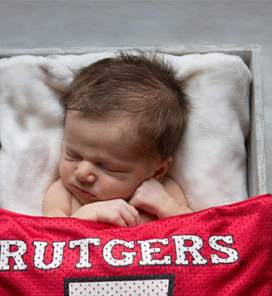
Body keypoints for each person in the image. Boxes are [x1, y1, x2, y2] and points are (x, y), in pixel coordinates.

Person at [42, 52, 193, 226]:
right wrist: (84, 217)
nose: (82, 173)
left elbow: (197, 232)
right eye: (73, 154)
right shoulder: (64, 194)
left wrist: (167, 208)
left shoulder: (164, 193)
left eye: (109, 167)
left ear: (158, 171)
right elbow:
§ §
== HOW TO COMPLETE THIS TASK ==
Only the lines from the one containing "left elbow: (197, 232)" through the last line of the records should appear, each written out exactly.

== PROBLEM SOLUTION ==
left elbow: (197, 232)
right eye: (73, 154)
right shoulder: (64, 194)
left wrist: (167, 208)
left shoulder: (164, 193)
left eye: (109, 167)
left ear: (158, 171)
right elbow:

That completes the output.